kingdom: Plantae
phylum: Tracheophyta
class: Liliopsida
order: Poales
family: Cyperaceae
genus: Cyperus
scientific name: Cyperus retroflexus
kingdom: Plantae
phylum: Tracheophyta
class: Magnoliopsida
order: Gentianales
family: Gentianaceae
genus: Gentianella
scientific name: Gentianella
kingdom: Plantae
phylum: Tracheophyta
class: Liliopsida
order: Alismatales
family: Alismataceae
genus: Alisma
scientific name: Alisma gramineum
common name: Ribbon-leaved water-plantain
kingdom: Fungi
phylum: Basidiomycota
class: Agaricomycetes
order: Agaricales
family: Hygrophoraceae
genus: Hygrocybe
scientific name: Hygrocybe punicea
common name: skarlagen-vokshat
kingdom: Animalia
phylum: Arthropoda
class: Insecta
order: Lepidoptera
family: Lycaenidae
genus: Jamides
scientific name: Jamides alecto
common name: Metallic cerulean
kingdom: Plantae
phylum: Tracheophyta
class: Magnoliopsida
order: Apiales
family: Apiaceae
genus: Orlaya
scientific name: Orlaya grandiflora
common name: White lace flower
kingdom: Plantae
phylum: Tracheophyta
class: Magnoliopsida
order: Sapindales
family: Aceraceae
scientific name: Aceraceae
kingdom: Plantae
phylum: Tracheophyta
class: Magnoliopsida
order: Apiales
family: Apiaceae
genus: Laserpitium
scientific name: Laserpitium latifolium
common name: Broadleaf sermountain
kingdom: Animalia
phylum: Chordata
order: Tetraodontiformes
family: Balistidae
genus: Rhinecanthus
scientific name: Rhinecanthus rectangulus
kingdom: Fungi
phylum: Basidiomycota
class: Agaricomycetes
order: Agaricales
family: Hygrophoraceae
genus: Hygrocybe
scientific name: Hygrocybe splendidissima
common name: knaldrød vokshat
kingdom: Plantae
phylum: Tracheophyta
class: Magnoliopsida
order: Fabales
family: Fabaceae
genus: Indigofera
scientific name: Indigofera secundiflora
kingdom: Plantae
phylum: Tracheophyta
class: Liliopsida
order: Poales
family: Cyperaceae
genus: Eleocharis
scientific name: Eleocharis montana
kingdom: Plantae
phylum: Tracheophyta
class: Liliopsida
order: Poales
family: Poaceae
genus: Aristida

[Written instruction] Arrange all of the records above as a two-column CSV with the header input,output. Give one row per record, with its text under input and its answer under output. Put each field in double quotes and replace every line break inside a field with a space.

[Finished exercise]
input,output
"kingdom:","Plantae"
"phylum:","Tracheophyta"
"class:","Liliopsida"
"order:","Poales"
"family:","Cyperaceae"
"genus:","Cyperus"
"scientific name:","Cyperus retroflexus"
"kingdom:","Plantae"
"phylum:","Tracheophyta"
"class:","Magnoliopsida"
"order:","Gentianales"
"family:","Gentianaceae"
"genus:","Gentianella"
"scientific name:","Gentianella"
"kingdom:","Plantae"
"phylum:","Tracheophyta"
"class:","Liliopsida"
"order:","Alismatales"
"family:","Alismataceae"
"genus:","Alisma"
"scientific name:","Alisma gramineum"
"common name:","Ribbon-leaved water-plantain"
"kingdom:","Fungi"
"phylum:","Basidiomycota"
"class:","Agaricomycetes"
"order:","Agaricales"
"family:","Hygrophoraceae"
"genus:","Hygrocybe"
"scientific name:","Hygrocybe punicea"
"common name:","skarlagen-vokshat"
"kingdom:","Animalia"
"phylum:","Arthropoda"
"class:","Insecta"
"order:","Lepidoptera"
"family:","Lycaenidae"
"genus:","Jamides"
"scientific name:","Jamides alecto"
"common name:","Metallic cerulean"
"kingdom:","Plantae"
"phylum:","Tracheophyta"
"class:","Magnoliopsida"
"order:","Apiales"
"family:","Apiaceae"
"genus:","Orlaya"
"scientific name:","Orlaya grandiflora"
"common name:","White lace flower"
"kingdom:","Plantae"
"phylum:","Tracheophyta"
"class:","Magnoliopsida"
"order:","Sapindales"
"family:","Aceraceae"
"scientific name:","Aceraceae"
"kingdom:","Plantae"
"phylum:","Tracheophyta"
"class:","Magnoliopsida"
"order:","Apiales"
"family:","Apiaceae"
"genus:","Laserpitium"
"scientific name:","Laserpitium latifolium"
"common name:","Broadleaf sermountain"
"kingdom:","Animalia"
"phylum:","Chordata"
"order:","Tetraodontiformes"
"family:","Balistidae"
"genus:","Rhinecanthus"
"scientific name:","Rhinecanthus rectangulus"
"kingdom:","Fungi"
"phylum:","Basidiomycota"
"class:","Agaricomycetes"
"order:","Agaricales"
"family:","Hygrophoraceae"
"genus:","Hygrocybe"
"scientific name:","Hygrocybe splendidissima"
"common name:","knaldrød vokshat"
"kingdom:","Plantae"
"phylum:","Tracheophyta"
"class:","Magnoliopsida"
"order:","Fabales"
"family:","Fabaceae"
"genus:","Indigofera"
"scientific name:","Indigofera secundiflora"
"kingdom:","Plantae"
"phylum:","Tracheophyta"
"class:","Liliopsida"
"order:","Poales"
"family:","Cyperaceae"
"genus:","Eleocharis"
"scientific name:","Eleocharis montana"
"kingdom:","Plantae"
"phylum:","Tracheophyta"
"class:","Liliopsida"
"order:","Poales"
"family:","Poaceae"
"genus:","Aristida"